*EXERCISE AIM:*
Exactly as written, please repeat the data that follows, but not the pictures.

*SOURCE DATA:*
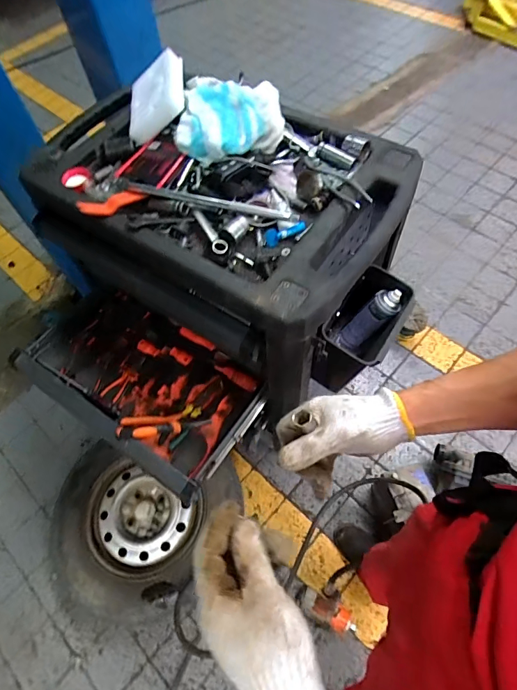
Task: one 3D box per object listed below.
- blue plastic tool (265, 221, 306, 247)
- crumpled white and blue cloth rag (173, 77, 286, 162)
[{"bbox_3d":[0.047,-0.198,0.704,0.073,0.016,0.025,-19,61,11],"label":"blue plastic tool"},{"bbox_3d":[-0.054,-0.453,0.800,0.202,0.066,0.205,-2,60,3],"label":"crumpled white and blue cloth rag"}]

*SOLUTION TO THIS EXERCISE:*
Task: one 3D box per object listed below.
- blue plastic tool (265, 221, 306, 247)
- crumpled white and blue cloth rag (173, 77, 286, 162)
[{"bbox_3d":[0.047,-0.198,0.704,0.073,0.016,0.025,-19,61,11],"label":"blue plastic tool"},{"bbox_3d":[-0.054,-0.453,0.800,0.202,0.066,0.205,-2,60,3],"label":"crumpled white and blue cloth rag"}]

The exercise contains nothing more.